Sakamoto: Flávio Bolsonaro queria Trump, mas foi seu aliado Castro que atirou no Rio

Atualizado em 29 de outubro de 2025 às 17:38
O senador Flávio Bolsonaro (PL-RJ) e o governador do Rio de Janeiro, Cláudio Castro (PL). Foto: Reprodução

Por Leonardo Sakamoto

Quando você não tem empregos ou escolas para mostrar, produza corpos. A triste máxima funciona para sequestrar a atenção política e mostra até onde estão dispostos a ir governantes para se manter no poder ou eleger aliados. O Rio de Janeiro, com os 64 cadáveres anunciados pela polícia ontem e os outros tantos que estão brotando nos morros hoje, é apenas o mais novo exemplo dessa ensinamento.

O Rio tem vivido uma sucessão de não-governadores incompetentes, que acabam presos, cassados ou investigados por corrupção. Por incapacidade de retomar territórios dominados por traficantes e milícias através de ações inteligentes (como geração de emprego e renda, construção de equipamentos públicos de educação, saúde e lazer, bloqueio de bens e contas do tráfico, prisão de policiais e políticos aliados do crime, estrangulamento das rotas de armas e drogas, valorização das condições de trabalho e salários dos profissionais de segurança pública, rever a fracassada política de guerra às drogas), produzem corpos para circular no WhatsApp e nos jornais da noite.

Em qualquer lugar do mundo, é considerada fracassada uma operação policial que mata e fere uma multidão, entre criminosos (que merecem um julgamento), policiais (que merecem voltar para suas famílias) e civis (que não têm nada a ver com isso). Mesmo assim, a extrema direita correu para sair em defesa do governador, jogando o tema dentro da sacola das eleições do ano que vem.

O senador Flávio Bolsonaro, do mesmo PL de Cláudio Castro, o parabenizou pela “maior operação da história no combate ao crime organizado, após meses de investigação e trabalho de inteligência”. Mas inteligência passou longe, caso contrário, o crime teria levado um duro golpe sem que tiros tivessem paralisado a vida de comunidades pobres.

O filho do ex-presidente foi além: “O governo Lula não deu absolutamente nenhum apoio. Não há outro caminho para buscar a liberdade de milhões de pessoas que vivem sob a lei paralela desses marginais com tamanho poderio bélico”. Ele não é burro, sabe que há, tanto que, em São Paulo, isso aconteceu com a Carbono Oculto.

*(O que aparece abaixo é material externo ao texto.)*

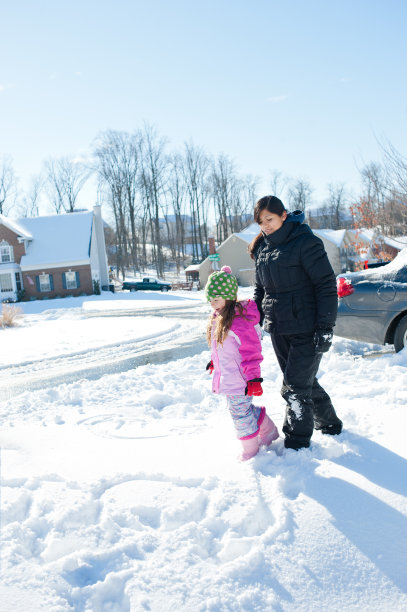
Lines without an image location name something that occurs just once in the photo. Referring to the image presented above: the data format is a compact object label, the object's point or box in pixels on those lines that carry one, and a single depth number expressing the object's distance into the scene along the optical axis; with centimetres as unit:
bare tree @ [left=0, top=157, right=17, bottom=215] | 5547
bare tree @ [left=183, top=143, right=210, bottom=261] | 6275
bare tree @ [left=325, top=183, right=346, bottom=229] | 7631
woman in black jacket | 318
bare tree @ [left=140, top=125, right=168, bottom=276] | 5750
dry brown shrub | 1709
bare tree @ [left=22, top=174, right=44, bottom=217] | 6188
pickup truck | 4150
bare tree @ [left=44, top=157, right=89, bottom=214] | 6000
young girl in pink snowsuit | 330
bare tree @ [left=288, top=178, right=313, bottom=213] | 7494
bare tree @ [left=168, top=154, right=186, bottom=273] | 6238
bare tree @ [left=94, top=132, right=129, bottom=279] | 5709
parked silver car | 618
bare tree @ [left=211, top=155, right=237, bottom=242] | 6609
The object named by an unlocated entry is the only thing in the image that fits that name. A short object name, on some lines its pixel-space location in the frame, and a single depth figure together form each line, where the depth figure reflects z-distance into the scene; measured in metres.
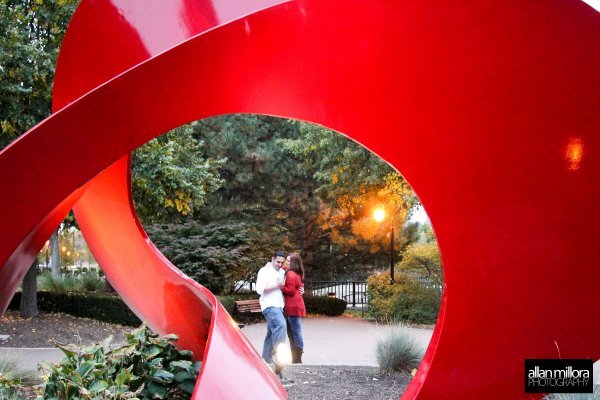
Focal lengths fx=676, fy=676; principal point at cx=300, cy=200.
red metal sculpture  4.00
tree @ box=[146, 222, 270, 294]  17.67
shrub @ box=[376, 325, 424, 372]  9.03
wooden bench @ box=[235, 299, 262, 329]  17.44
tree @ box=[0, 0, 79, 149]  12.48
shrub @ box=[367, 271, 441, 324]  17.72
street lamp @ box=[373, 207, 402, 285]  18.81
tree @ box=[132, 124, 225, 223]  14.10
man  8.76
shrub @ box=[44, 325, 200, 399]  4.71
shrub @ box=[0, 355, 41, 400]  7.42
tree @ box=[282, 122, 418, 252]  17.88
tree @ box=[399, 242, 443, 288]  20.89
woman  9.23
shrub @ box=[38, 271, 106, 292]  19.28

Mas a ideia não é resolver o problema, o que poderia atingir também as milícias, já condecoradas por sua família, mas espalhar o medo. Querem sangue na urna eletrônica.

O presidente estadunidense Donald Trump. Foto: Reprodução

Há uma semana, em uma rede social, o senador sugeriu que os Estados Unidos atacassem supostas embarcações com drogas na costa do Rio de Janeiro. Ou seja, quer executar sumariamente brasileiros sem o devido processo legal em uma ação de caráter militar de uma potência estrangeira. Como Trump estava ocupado com um encontro com Lula, retomando as relações com o Brasil estremecidas por causa do seu irmão, Eduardo Bolsonaro, coube a Claudio Castro executar sumariamente brasileiros sem o devido processo legal em uma ação de caráter militar.

Tal como Flávio, outro políticos da direita saudaram o governador. Enxergam a matança no Rio ajudar a nublar a defesa da soberania e a economia como temas da eleição presidencial. No primeiro caso, o bolsonarismo é acusado de trair a pátria ao incitar o tarifaço de Donald Trump contra empregos e empresas no Brasil e, consequentemente, de jogar a bandeira do patriotismo no colo de Lula. No segundo, apesar do preço dos alimentos ainda estar alto, eles estão cedendo. E junto com a queda no desemprego e o aumento na renda, melhoram a percepção sobre a qualidade de vida.

Nesse sentido, segurança pública, que sempre foi o calcanhar de Aquiles da esquerda, é colocada em pauta da forma mais nefasta possível, com cadáveres sendo produzidos para transmitir uma sensação de falsa segurança a parcelas das classes média e alta, mostrando que o governo está fazendo algo. Mesmo que esse algo seja inócuo.

A parte do Rio banhada pelo mar amanheceu com medo, mas quem está na periferia e nos morros não tem esse privilégio porque, se parar para sentir algo, pode morrer pelas mãos das facções, das milícias ou da polícia. Ou pelo grupo mais insensível de todos: os políticos que dominam o estado.